Though most guards wear state-issued Speedos, which create little drag, for the test, Lester said that at his age, he wasn’t comfortable showing that much skin. An All-American triathlete in his age group, Lester told The New York Times in an article this week that he “could pass the test in jeans” but refused to take it as a matter of principle and lost his job.

He was shut down again in 2008, when he tried to take the Jones Beach rookie test in his jammers amid first-time applicants. He felt it was his responsibility to stand up for justice, he said, so he filed a lawsuit that year in Nassau County Supreme Court, accusing the state parks department of age discrimination.

“I have my law firm — I could do the fight,” said Lester, who is representing himself. “I wouldn’t ask anybody else to try to make that kind of a stand. They didn’t want to take the chance of losing their job. At that point, I had my kids at home and I [decided] that I can’t be telling my kids that you have to make a stand in life and then not do it when push comes to shove.”
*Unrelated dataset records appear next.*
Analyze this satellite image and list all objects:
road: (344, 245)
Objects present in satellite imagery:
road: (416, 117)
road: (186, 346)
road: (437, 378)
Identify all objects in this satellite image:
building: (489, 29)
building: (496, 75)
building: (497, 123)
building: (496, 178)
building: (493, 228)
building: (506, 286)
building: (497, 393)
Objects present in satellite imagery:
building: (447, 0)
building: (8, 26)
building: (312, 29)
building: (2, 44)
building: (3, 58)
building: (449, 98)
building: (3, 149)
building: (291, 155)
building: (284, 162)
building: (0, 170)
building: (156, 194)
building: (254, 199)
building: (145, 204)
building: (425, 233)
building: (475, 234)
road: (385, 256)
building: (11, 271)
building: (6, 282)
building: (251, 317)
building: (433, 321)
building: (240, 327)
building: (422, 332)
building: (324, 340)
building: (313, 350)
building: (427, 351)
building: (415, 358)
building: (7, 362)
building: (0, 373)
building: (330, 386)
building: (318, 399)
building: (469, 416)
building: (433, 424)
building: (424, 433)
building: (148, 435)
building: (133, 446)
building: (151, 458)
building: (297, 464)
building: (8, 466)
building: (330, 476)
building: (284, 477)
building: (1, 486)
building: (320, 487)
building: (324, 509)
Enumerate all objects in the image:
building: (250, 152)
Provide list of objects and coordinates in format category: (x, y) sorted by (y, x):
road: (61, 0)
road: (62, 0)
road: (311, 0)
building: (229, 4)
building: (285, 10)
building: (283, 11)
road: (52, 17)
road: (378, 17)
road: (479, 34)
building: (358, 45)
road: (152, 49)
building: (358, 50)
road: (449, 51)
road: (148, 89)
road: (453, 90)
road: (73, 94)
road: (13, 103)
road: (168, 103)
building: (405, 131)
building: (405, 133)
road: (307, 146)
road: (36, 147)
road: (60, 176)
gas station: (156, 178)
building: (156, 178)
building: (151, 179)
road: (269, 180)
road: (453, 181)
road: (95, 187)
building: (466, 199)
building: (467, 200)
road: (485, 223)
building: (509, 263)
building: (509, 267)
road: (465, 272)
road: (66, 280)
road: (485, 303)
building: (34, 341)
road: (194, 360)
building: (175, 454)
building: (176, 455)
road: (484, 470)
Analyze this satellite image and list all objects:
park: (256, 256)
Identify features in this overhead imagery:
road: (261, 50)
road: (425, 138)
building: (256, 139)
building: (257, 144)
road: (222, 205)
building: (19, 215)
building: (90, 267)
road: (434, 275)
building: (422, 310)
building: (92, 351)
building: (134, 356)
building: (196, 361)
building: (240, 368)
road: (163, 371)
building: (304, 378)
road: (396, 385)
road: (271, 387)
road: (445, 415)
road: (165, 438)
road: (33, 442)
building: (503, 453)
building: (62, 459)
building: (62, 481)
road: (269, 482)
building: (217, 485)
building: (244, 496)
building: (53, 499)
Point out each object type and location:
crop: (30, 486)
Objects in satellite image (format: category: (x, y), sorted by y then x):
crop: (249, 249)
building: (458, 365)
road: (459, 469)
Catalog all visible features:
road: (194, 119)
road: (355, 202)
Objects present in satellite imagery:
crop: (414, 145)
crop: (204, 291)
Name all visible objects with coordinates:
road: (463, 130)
The state argued that the jammers are “speed-enhancing” swimsuits that give those who wear them an unfair advantage in the pool, but Lester insisted there is no evidence that a swimmer is faster in jammers than in a Speedo.

In 2014, Nassau County Supreme Court Justice Michele Woodard granted the state’s motion to dismiss Lester’s claim, but he appealed, and the Appellate Division reversed the decision. A four-judge panel ruled that the parks agency had not established that it had a nondiscriminatory reason for excluding Lester from the test. A start date for the trial has not yet been determined, Lester said.

Paul Gillespie, Long Beach’s chief of lifeguards, said that unlike Jones Beach, Long Beach guards can wear anything they want for the timed 200-yard swim the city requires for them to remain on patrol.

“If they want to swim in baggies, they can swim in baggies,” Gillespie laughed. “If they want to wear three-quarter leotards, or whatever they wear, tights, they can do that. All our kids swim in their bathing suits, but I don’t see what the big thing is about [required suits]. I think it’s kind of ridiculous.”

Lester’s story has attracted attention around the world in recent years, most likely, he says, because it is about more than the type of swimsuit a lifeguard must wear for a test. Lester said he thinks the system of selecting lifeguards is too heavily based on speed, and he feels that the state — which operates Jones Beach — is disrespecting the experience that older lifeguards have.

“If you have a guy with 40 years of experience who misses the cutoff time by a hundredth of a second and you have a guy with two years of experience who passes it by a hundredth of a second, now there’s two hundredths of a second difference between the guy with 40 years and the guy with two years,” he said. “Who do you hire? And they said the guy with two years.”

Lester has worked as a lifeguard in Atlantic Beach for the past few years, but would love to go back to Jones Beach, where he said he made lifelong friends. He has received supportive messages from people around the world, he said, throughout his now years-long legal battle.

“People understand that experience in life counts,” he said. “The ocean changes not only every day, but every few minutes, and so you really have to know that spit of land that you’re lifeguarding.”